» **Tasks to complete**:
**A.** In the passage about Accord's services, translate this sentence into Spanish: "Seventh, we will help you get the advice of a lawyer if need be."
**B.** According to the passage about Accord's services, what is Accord's current hourly fee?
**C.** Resume the passage about Accord's services and fees after its final sentence.

» **Reading text**:

#####

Third, we at Accord care about people. We are committed to making this process as easy as possible on you, because we know that the stakes are high and the implications can be tremendous in the future.

Fourth, we’ve negotiated and mediated hundreds of different kinds of agreements for organizations, individuals, and couples.

Fifth, we listen. We work hard to determine what is critical to each party and then work hard to get the relief on that item that is acceptable to both.

Sixth, our decades of involvement in helping others will serve all our clients well. We understand life.  We understand what can go wrong.  We understand what it takes to make the best of a very difficult situation.

Seventh, we will help you get the advice of a lawyer if need be.

What are our fees and what’s the process?

Accord charges by the hour based on what time is required to work directly on your case.  The current low fee is $130 Canadian plus HST per hour. (Compare that with up to $400 or more that a lawyer may cost you.)

#####

» **Raw data**:

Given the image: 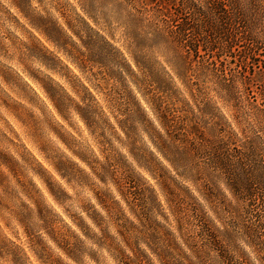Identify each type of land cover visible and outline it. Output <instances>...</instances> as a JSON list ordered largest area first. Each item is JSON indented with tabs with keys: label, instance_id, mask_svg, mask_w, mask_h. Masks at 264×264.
Segmentation results:
<instances>
[{
	"label": "clouds",
	"instance_id": "clouds-1",
	"mask_svg": "<svg viewBox=\"0 0 264 264\" xmlns=\"http://www.w3.org/2000/svg\"><path fill=\"white\" fill-rule=\"evenodd\" d=\"M0 264H264V0H0Z\"/></svg>",
	"mask_w": 264,
	"mask_h": 264
},
{
	"label": "trees",
	"instance_id": "trees-1",
	"mask_svg": "<svg viewBox=\"0 0 264 264\" xmlns=\"http://www.w3.org/2000/svg\"><path fill=\"white\" fill-rule=\"evenodd\" d=\"M193 51H195V49H193Z\"/></svg>",
	"mask_w": 264,
	"mask_h": 264
}]
</instances>
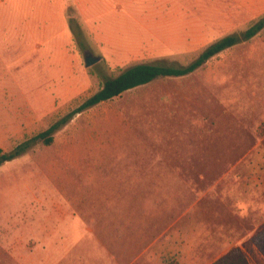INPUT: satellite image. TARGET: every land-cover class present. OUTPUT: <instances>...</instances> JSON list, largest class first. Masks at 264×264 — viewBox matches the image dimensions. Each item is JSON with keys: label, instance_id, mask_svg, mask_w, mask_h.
Returning a JSON list of instances; mask_svg holds the SVG:
<instances>
[{"label": "rangeland", "instance_id": "1", "mask_svg": "<svg viewBox=\"0 0 264 264\" xmlns=\"http://www.w3.org/2000/svg\"><path fill=\"white\" fill-rule=\"evenodd\" d=\"M176 2L70 0L66 21L61 0H1L0 148L59 127L0 166V264H214L235 248L264 264V28L242 38L264 0ZM226 36L241 40L195 72L74 113L126 69L185 67Z\"/></svg>", "mask_w": 264, "mask_h": 264}, {"label": "trees", "instance_id": "2", "mask_svg": "<svg viewBox=\"0 0 264 264\" xmlns=\"http://www.w3.org/2000/svg\"><path fill=\"white\" fill-rule=\"evenodd\" d=\"M263 28L264 18L249 27L243 33L242 38L245 40H250ZM240 40L241 39L237 36H226L221 38L220 40L209 45L193 63L185 67L163 66L149 63L136 64L126 69L119 75L106 80L103 86L96 93H94L76 108L74 113L86 111L102 102L112 100L129 90L149 84L160 78L187 76L203 66L212 57L228 48L237 45ZM58 127L59 125L51 126L49 129L40 133L36 137L19 143L10 152H5L0 148V166L4 162H10L26 154L39 139H41L46 145H51L54 140L52 134ZM261 235H256L252 241L254 246H256L259 252L264 256V236ZM214 264H249V262L245 253L241 249L235 248L230 251L228 255L222 257Z\"/></svg>", "mask_w": 264, "mask_h": 264}, {"label": "crops", "instance_id": "3", "mask_svg": "<svg viewBox=\"0 0 264 264\" xmlns=\"http://www.w3.org/2000/svg\"><path fill=\"white\" fill-rule=\"evenodd\" d=\"M79 1V0H78ZM0 2H1V0H0ZM70 3V0H61V9H62V12H63V14H64V17L66 18V21H67V19H68V16H66L67 15V13H66V5L67 4H69ZM143 3L144 4H147V6L148 7H150V8H147V10H149V12H148V14L151 16L152 14H153V16L155 15V14H157L158 12H159V10L161 9V11L164 9V7L165 6H176V5H178V6H180L181 5V3L180 4H177V2H176V0H143ZM76 5H78L77 4V2L75 3ZM130 4H132V1H130ZM188 6H191V4H189L188 2L186 3ZM150 16H148V17H150ZM148 17L147 18H144V19H141L142 20V23H148L147 22V19H148ZM67 23H69V22H67ZM142 27H146V28H148V26L147 25H142ZM70 38H72V33H71V35H69V39ZM252 248H254V247H252ZM255 250H256V248H254ZM1 251V250H0ZM3 252H6V251H3ZM15 254H17L18 255V253L17 252H10V255H14V257H13V259L15 260ZM20 257L19 256H17V258H16V261H20V259H19ZM47 261H45L43 264H48V263H46ZM248 262H249V264H251V262L248 260ZM19 264H21L20 262H19ZM40 264V263H39ZM42 264V263H41Z\"/></svg>", "mask_w": 264, "mask_h": 264}, {"label": "clouds", "instance_id": "4", "mask_svg": "<svg viewBox=\"0 0 264 264\" xmlns=\"http://www.w3.org/2000/svg\"><path fill=\"white\" fill-rule=\"evenodd\" d=\"M224 199H232L233 215L245 219L249 212V203L243 196H238L235 190L223 194Z\"/></svg>", "mask_w": 264, "mask_h": 264}, {"label": "water", "instance_id": "5", "mask_svg": "<svg viewBox=\"0 0 264 264\" xmlns=\"http://www.w3.org/2000/svg\"><path fill=\"white\" fill-rule=\"evenodd\" d=\"M102 59L101 56L93 55L89 51L84 52V64L86 67H91Z\"/></svg>", "mask_w": 264, "mask_h": 264}]
</instances>
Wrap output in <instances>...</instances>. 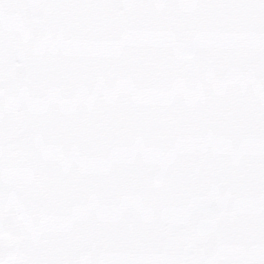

#####

» **Task-by-task outputs**:
**A.** Séptimo, le ayudaremos a obtener el consejo de un abogado si es necesario.

**B.** $130 Canadian plus HST per hour.

**C.**
Negotiating a severance package for you involves:
— finding out what happened and what you were offered
— reviewing the package
— making recommendations as to what else, if anything, can or should be pursued
— getting you to sign a “letter of representation” that can be shown to the employer
— contacting the employer or his/her representative on your behalf
— commencing the negotiations
— keeping you fully informed and getting your decision at each stage of the discussions

We use a combination of emails, telephone calls, and if necessary, in person meetings, to get this done. We do not charge for travel time, but if there are out of pocket expenses, they are billed for and receipts are provided where available.

The negotiator is always working towards minimizing the differences or gaps between what you need to get and will settle for and what the employer is offering until a final settlement is reached. Where necessary when the employer is not cooperating, Accord recommends that the case be turned over to your lawyer.

Find out more about possibly improving your severance package in Canada!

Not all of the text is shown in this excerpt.